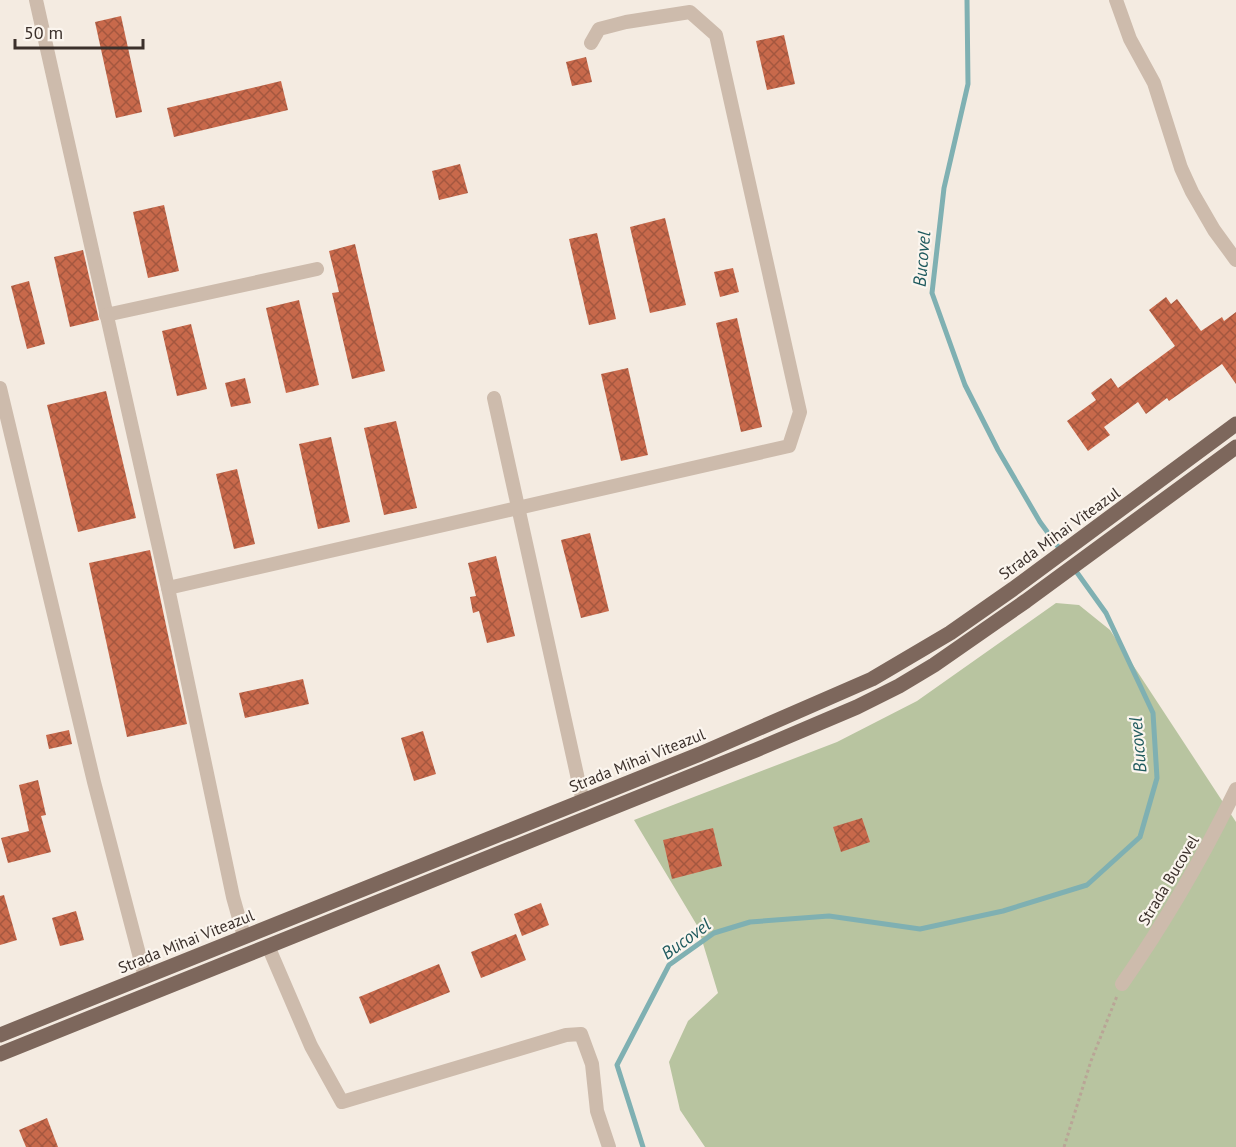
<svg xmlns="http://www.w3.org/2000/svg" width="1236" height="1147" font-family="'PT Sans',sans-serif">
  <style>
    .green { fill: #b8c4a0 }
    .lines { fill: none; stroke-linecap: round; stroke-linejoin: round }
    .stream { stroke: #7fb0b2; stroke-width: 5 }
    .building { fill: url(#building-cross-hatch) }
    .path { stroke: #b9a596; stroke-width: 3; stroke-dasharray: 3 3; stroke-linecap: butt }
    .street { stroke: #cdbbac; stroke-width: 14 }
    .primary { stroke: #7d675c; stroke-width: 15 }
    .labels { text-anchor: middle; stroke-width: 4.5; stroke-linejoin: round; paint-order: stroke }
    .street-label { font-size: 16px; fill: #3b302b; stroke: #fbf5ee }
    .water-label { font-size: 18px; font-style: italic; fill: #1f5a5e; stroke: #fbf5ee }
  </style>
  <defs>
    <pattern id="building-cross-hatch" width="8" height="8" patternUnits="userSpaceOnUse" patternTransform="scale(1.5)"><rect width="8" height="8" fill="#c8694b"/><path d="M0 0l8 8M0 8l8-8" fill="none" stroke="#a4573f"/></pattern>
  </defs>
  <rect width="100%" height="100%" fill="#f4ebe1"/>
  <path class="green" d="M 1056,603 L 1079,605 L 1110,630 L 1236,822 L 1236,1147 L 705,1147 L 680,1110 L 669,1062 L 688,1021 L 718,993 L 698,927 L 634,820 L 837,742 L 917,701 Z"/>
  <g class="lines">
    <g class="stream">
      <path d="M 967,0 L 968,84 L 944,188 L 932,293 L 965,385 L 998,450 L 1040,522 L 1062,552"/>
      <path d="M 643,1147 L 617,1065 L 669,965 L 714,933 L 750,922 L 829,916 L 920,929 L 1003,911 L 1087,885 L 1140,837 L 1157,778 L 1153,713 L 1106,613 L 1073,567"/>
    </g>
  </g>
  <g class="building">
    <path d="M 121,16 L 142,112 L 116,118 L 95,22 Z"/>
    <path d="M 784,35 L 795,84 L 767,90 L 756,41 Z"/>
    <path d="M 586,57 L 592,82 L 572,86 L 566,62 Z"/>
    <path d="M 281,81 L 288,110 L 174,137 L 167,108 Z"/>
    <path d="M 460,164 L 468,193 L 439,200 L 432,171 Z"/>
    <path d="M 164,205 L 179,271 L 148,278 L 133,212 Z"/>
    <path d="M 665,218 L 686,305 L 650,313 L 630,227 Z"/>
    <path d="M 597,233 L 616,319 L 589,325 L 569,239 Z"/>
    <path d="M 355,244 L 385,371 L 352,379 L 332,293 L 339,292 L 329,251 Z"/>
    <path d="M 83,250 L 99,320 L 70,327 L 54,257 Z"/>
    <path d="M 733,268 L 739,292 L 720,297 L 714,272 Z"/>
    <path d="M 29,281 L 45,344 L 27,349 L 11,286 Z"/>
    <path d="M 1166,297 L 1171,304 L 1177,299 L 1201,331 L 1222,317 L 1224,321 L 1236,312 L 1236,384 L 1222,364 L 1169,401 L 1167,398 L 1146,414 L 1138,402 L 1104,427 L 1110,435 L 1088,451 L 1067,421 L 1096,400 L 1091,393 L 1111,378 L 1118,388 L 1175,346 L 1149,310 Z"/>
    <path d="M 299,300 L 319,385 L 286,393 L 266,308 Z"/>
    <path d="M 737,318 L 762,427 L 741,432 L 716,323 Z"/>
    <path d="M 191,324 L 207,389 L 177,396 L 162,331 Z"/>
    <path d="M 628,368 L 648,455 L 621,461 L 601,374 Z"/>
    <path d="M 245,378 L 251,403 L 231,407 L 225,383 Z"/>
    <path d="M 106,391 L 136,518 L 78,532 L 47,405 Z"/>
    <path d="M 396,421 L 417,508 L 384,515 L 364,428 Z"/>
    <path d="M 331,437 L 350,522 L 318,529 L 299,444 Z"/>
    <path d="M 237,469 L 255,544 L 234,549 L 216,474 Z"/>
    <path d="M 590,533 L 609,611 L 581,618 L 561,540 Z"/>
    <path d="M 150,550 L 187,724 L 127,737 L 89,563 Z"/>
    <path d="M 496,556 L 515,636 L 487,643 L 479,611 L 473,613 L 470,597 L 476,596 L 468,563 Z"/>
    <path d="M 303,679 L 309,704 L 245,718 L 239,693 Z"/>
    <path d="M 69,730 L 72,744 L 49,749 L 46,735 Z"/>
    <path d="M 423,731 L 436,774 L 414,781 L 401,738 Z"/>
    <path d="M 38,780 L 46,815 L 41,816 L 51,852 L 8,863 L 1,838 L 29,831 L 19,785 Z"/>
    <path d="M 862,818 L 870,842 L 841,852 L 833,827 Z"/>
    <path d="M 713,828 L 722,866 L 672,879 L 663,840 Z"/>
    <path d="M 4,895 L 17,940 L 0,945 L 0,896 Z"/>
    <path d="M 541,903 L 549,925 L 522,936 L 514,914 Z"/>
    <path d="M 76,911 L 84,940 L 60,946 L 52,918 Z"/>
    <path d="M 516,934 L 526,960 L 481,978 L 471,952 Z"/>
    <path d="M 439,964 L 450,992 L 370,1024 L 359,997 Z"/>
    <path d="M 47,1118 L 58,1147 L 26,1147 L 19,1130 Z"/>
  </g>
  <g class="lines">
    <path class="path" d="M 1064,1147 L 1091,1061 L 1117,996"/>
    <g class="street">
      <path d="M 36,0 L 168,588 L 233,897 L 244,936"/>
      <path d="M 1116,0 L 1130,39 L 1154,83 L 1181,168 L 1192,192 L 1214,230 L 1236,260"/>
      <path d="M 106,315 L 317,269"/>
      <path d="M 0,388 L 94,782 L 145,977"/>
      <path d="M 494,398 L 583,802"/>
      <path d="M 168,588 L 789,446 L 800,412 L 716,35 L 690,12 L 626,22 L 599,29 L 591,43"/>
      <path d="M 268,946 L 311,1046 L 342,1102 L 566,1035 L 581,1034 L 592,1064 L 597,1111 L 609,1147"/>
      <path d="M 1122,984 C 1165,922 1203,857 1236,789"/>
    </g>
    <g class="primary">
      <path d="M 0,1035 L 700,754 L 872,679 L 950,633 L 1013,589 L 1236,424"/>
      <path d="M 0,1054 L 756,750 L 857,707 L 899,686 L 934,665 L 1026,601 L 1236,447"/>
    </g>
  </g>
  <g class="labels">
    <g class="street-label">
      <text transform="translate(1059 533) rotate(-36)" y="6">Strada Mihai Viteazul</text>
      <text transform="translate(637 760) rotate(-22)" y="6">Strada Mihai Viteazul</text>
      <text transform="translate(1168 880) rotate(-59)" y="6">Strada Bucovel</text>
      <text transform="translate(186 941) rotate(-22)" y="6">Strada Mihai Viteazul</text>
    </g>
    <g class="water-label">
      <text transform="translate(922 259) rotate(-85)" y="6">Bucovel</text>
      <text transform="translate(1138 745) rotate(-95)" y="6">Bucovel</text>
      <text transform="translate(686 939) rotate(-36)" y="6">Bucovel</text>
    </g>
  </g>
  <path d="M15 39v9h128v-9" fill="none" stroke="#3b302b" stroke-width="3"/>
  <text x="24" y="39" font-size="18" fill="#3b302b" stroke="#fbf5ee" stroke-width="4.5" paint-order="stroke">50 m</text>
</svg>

Task description | If a picture appears among the entries, omit it and reproduce everything else exactly.

Written solution |
<svg xmlns="http://www.w3.org/2000/svg" width="1236" height="1147" font-family="'PT Sans',sans-serif">
  <style>
    .green { fill: #b8c4a0 }
    .lines { fill: none; stroke-linecap: round; stroke-linejoin: round }
    .stream { stroke: #7fb0b2; stroke-width: 5 }
    .building { fill: url(#building-cross-hatch) }
    .path { stroke: #b9a596; stroke-width: 3; stroke-dasharray: 3 3; stroke-linecap: butt }
    .street { stroke: #cdbbac; stroke-width: 14 }
    .primary { stroke: #7d675c; stroke-width: 15 }
    .labels { text-anchor: middle; stroke-width: 4.5; stroke-linejoin: round; paint-order: stroke }
    .street-label { font-size: 16px; fill: #3b302b; stroke: #fbf5ee }
    .water-label { font-size: 18px; font-style: italic; fill: #1f5a5e; stroke: #fbf5ee }
  </style>
  <defs>
    <pattern id="building-cross-hatch" width="8" height="8" patternUnits="userSpaceOnUse" patternTransform="scale(1.5)"><rect width="8" height="8" fill="#c8694b"/><path d="M0 0l8 8M0 8l8-8" fill="none" stroke="#a4573f"/></pattern>
  </defs>
  <rect width="100%" height="100%" fill="#f4ebe1"/>
  <path class="green" d="M 1056,603 L 1079,605 L 1110,630 L 1236,822 L 1236,1147 L 705,1147 L 680,1110 L 669,1062 L 688,1021 L 718,993 L 698,927 L 634,820 L 837,742 L 917,701 Z"/>
  <g class="lines">
    <g class="stream">
      <path d="M 967,0 L 968,84 L 944,188 L 932,293 L 965,385 L 998,450 L 1040,522 L 1062,552"/>
      <path d="M 643,1147 L 617,1065 L 669,965 L 714,933 L 750,922 L 829,916 L 920,929 L 1003,911 L 1087,885 L 1140,837 L 1157,778 L 1153,713 L 1106,613 L 1073,567"/>
    </g>
  </g>
  <g class="building">
    <path d="M 121,16 L 142,112 L 116,118 L 95,22 Z"/>
    <path d="M 784,35 L 795,84 L 767,90 L 756,41 Z"/>
    <path d="M 586,57 L 592,82 L 572,86 L 566,62 Z"/>
    <path d="M 281,81 L 288,110 L 174,137 L 167,108 Z"/>
    <path d="M 460,164 L 468,193 L 439,200 L 432,171 Z"/>
    <path d="M 164,205 L 179,271 L 148,278 L 133,212 Z"/>
    <path d="M 665,218 L 686,305 L 650,313 L 630,227 Z"/>
    <path d="M 597,233 L 616,319 L 589,325 L 569,239 Z"/>
    <path d="M 355,244 L 385,371 L 352,379 L 332,293 L 339,292 L 329,251 Z"/>
    <path d="M 83,250 L 99,320 L 70,327 L 54,257 Z"/>
    <path d="M 733,268 L 739,292 L 720,297 L 714,272 Z"/>
    <path d="M 29,281 L 45,344 L 27,349 L 11,286 Z"/>
    <path d="M 1166,297 L 1171,304 L 1177,299 L 1201,331 L 1222,317 L 1224,321 L 1236,312 L 1236,384 L 1222,364 L 1169,401 L 1167,398 L 1146,414 L 1138,402 L 1104,427 L 1110,435 L 1088,451 L 1067,421 L 1096,400 L 1091,393 L 1111,378 L 1118,388 L 1175,346 L 1149,310 Z"/>
    <path d="M 299,300 L 319,385 L 286,393 L 266,308 Z"/>
    <path d="M 737,318 L 762,427 L 741,432 L 716,323 Z"/>
    <path d="M 191,324 L 207,389 L 177,396 L 162,331 Z"/>
    <path d="M 628,368 L 648,455 L 621,461 L 601,374 Z"/>
    <path d="M 245,378 L 251,403 L 231,407 L 225,383 Z"/>
    <path d="M 106,391 L 136,518 L 78,532 L 47,405 Z"/>
    <path d="M 396,421 L 417,508 L 384,515 L 364,428 Z"/>
    <path d="M 331,437 L 350,522 L 318,529 L 299,444 Z"/>
    <path d="M 237,469 L 255,544 L 234,549 L 216,474 Z"/>
    <path d="M 590,533 L 609,611 L 581,618 L 561,540 Z"/>
    <path d="M 150,550 L 187,724 L 127,737 L 89,563 Z"/>
    <path d="M 496,556 L 515,636 L 487,643 L 479,611 L 473,613 L 470,597 L 476,596 L 468,563 Z"/>
    <path d="M 303,679 L 309,704 L 245,718 L 239,693 Z"/>
    <path d="M 69,730 L 72,744 L 49,749 L 46,735 Z"/>
    <path d="M 423,731 L 436,774 L 414,781 L 401,738 Z"/>
    <path d="M 38,780 L 46,815 L 41,816 L 51,852 L 8,863 L 1,838 L 29,831 L 19,785 Z"/>
    <path d="M 862,818 L 870,842 L 841,852 L 833,827 Z"/>
    <path d="M 713,828 L 722,866 L 672,879 L 663,840 Z"/>
    <path d="M 4,895 L 17,940 L 0,945 L 0,896 Z"/>
    <path d="M 541,903 L 549,925 L 522,936 L 514,914 Z"/>
    <path d="M 76,911 L 84,940 L 60,946 L 52,918 Z"/>
    <path d="M 516,934 L 526,960 L 481,978 L 471,952 Z"/>
    <path d="M 439,964 L 450,992 L 370,1024 L 359,997 Z"/>
    <path d="M 47,1118 L 58,1147 L 26,1147 L 19,1130 Z"/>
  </g>
  <g class="lines">
    <path class="path" d="M 1064,1147 L 1091,1061 L 1117,996"/>
    <g class="street">
      <path d="M 36,0 L 168,588 L 233,897 L 244,936"/>
      <path d="M 1116,0 L 1130,39 L 1154,83 L 1181,168 L 1192,192 L 1214,230 L 1236,260"/>
      <path d="M 106,315 L 317,269"/>
      <path d="M 0,388 L 94,782 L 145,977"/>
      <path d="M 494,398 L 583,802"/>
      <path d="M 168,588 L 789,446 L 800,412 L 716,35 L 690,12 L 626,22 L 599,29 L 591,43"/>
      <path d="M 268,946 L 311,1046 L 342,1102 L 566,1035 L 581,1034 L 592,1064 L 597,1111 L 609,1147"/>
      <path d="M 1122,984 C 1165,922 1203,857 1236,789"/>
    </g>
    <g class="primary">
      <path d="M 0,1035 L 700,754 L 872,679 L 950,633 L 1013,589 L 1236,424"/>
      <path d="M 0,1054 L 756,750 L 857,707 L 899,686 L 934,665 L 1026,601 L 1236,447"/>
    </g>
  </g>
  <g class="labels">
    <g class="street-label">
      <text transform="translate(1059 533) rotate(-36)" y="6">Strada Mihai Viteazul</text>
      <text transform="translate(637 760) rotate(-22)" y="6">Strada Mihai Viteazul</text>
      <text transform="translate(1168 880) rotate(-59)" y="6">Strada Bucovel</text>
      <text transform="translate(186 941) rotate(-22)" y="6">Strada Mihai Viteazul</text>
    </g>
    <g class="water-label">
      <text transform="translate(922 259) rotate(-85)" y="6">Bucovel</text>
      <text transform="translate(1138 745) rotate(-95)" y="6">Bucovel</text>
      <text transform="translate(686 939) rotate(-36)" y="6">Bucovel</text>
    </g>
  </g>
  <path d="M15 39v9h128v-9" fill="none" stroke="#3b302b" stroke-width="3"/>
  <text x="24" y="39" font-size="18" fill="#3b302b" stroke="#fbf5ee" stroke-width="4.5" paint-order="stroke">50 m</text>
</svg>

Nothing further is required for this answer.